Eve of the Eleventh Hour

  • Posted on: 17 December 2013
  • By: OMSA Admin
Category: 

The first thing to know about Labour & Delivery is that there is no guarantee of when a child will be born.

When I step onto the ward for my first L&D observership, I am greeted by the sounds of howling mothers and mewling infants. Twenty minutes early and two births in process. Beginner’s luck, it would seem. I rush to switch from street clothes to scrubs.

Ten minutes later and it’s ten minutes too late.

I pass the next five hours of my six-hour shift with nary a broken water to be found.

I see a generous spectrum of expecting mothers — premarital teens and older career women; healthy hefty bellies and spontaneous pre-term terminations. The clerk, who is a casual acquaintance, takes pity on me early on. We chat about class reputations, naughty acronyms for sexual histories, the constant ritual of being pimped on rounds, and the adventures of living out of a suitcase. It’s not what I’m there for, but I’m happy to be learning from a familiar face.

Ten o'clock arrives. One hour remaining and I have yet to see a single birth.

"It's not looking good," the clerk says.

"Thanks," I reply. I wonder if the next woman will go into labour at 10:59pm.

By 10:45pm, two women have agreed to have Caesarian sections. I can't help but laugh. The clerk and I decide to share: one life per learner.

The whole delivery is over in less than twenty minutes.

The surgical staff is quick. Scalpel flies through slips of skin fat fascia fat fascia. Once they breach the high-pressure uterus, there’s blood. Lots of blood. No one panics.

Hands plunge past the gaping jaw of a retractor, grasping for Baby in an abyss of muscle and endometrium. Once Baby’s head is found, it is pulled out like a noiseless, grey rag doll. One, two, three sturdy tugs and Baby is free. The attending prods lovingly and a cry bursts from brand new lungs.

It's a girl.

The OR nurse hands me something and I take it in a stupor, deaf to her instructions. It’s only after I pass it off to the circulating nurse that I realize it’s an infant’s hat, small and striped with blue and pink and meant for me to give to the newly arrived paediatric team that crowds around the incubator. Their soft cooing and swaddling is an odd contrast against the hasty movements of the surgical team just feet away. The hat is so tiny that I don’t recognize it until too late, and I then realize the honour that the nurse had bestowed on me and that I had unwittingly passed on.

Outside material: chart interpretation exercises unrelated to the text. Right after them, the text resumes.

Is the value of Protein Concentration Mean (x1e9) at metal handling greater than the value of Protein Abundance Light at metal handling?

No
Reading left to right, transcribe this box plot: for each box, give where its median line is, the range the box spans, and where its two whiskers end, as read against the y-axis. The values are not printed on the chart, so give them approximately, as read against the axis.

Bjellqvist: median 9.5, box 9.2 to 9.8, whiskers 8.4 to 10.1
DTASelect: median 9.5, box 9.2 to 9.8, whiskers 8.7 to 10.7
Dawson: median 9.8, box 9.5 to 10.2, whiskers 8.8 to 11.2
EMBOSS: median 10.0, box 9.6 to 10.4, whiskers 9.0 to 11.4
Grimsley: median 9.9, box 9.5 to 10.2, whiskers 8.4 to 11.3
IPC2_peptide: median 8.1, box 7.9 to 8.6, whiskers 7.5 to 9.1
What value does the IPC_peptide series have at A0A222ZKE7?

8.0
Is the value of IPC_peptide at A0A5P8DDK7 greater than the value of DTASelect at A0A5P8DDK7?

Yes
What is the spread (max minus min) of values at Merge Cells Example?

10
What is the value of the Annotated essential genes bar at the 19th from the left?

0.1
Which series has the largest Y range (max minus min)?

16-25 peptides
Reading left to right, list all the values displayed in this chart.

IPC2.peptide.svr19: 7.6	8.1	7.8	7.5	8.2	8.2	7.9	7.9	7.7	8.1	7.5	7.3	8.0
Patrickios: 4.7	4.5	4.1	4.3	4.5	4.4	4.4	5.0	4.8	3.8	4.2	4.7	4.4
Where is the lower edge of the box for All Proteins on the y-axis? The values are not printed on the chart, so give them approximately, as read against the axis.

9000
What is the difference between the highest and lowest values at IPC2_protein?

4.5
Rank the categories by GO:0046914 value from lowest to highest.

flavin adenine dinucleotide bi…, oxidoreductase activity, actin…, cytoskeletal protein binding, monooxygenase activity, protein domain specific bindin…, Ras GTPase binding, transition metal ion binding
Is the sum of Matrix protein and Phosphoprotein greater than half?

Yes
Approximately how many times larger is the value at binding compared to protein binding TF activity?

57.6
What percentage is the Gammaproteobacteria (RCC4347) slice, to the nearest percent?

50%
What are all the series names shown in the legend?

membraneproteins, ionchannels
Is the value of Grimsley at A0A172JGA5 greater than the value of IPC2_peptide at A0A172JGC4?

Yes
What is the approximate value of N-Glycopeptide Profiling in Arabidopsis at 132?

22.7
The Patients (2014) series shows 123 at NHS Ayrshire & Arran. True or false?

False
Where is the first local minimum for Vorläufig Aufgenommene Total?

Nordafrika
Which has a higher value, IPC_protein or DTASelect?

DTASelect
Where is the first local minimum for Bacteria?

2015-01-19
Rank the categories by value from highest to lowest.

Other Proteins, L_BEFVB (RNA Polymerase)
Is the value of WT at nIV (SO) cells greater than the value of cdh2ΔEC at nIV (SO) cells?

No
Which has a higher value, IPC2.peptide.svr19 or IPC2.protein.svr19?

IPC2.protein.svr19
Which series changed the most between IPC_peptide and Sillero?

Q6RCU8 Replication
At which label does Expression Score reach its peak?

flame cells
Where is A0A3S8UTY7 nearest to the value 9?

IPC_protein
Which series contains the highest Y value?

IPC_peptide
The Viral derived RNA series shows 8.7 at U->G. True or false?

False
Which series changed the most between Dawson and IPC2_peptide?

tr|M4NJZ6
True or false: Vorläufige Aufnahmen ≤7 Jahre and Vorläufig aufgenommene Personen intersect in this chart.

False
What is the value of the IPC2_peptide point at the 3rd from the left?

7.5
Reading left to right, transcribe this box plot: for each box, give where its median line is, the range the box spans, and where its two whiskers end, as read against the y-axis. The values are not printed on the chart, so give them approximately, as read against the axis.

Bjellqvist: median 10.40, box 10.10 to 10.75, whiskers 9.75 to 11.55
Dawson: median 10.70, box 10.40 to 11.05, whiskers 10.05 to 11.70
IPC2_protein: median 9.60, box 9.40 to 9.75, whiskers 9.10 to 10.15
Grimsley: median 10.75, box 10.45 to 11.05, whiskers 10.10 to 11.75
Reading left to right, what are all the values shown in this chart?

Mum is hidden from view, but I make eye contact with Dad at the opposite end of the table. He holds Baby in the stiff, careful embrace of a first-time father. Our smiles scrunch up our surgical masks.

Dad hums quietly to Mum and to Baby, who maiows in his arms. On the other side of the surgical drape, Mum’s slashed uterus is stitched back together with thick sutures and strong fingers. By midnight, the OR is empty: the surgical staff already stained in the iodine of the next case, the new parents huddling around Baby in their private room.

I don't know what they name her, and so my mind calls her Eve, first girl, last gift before morning.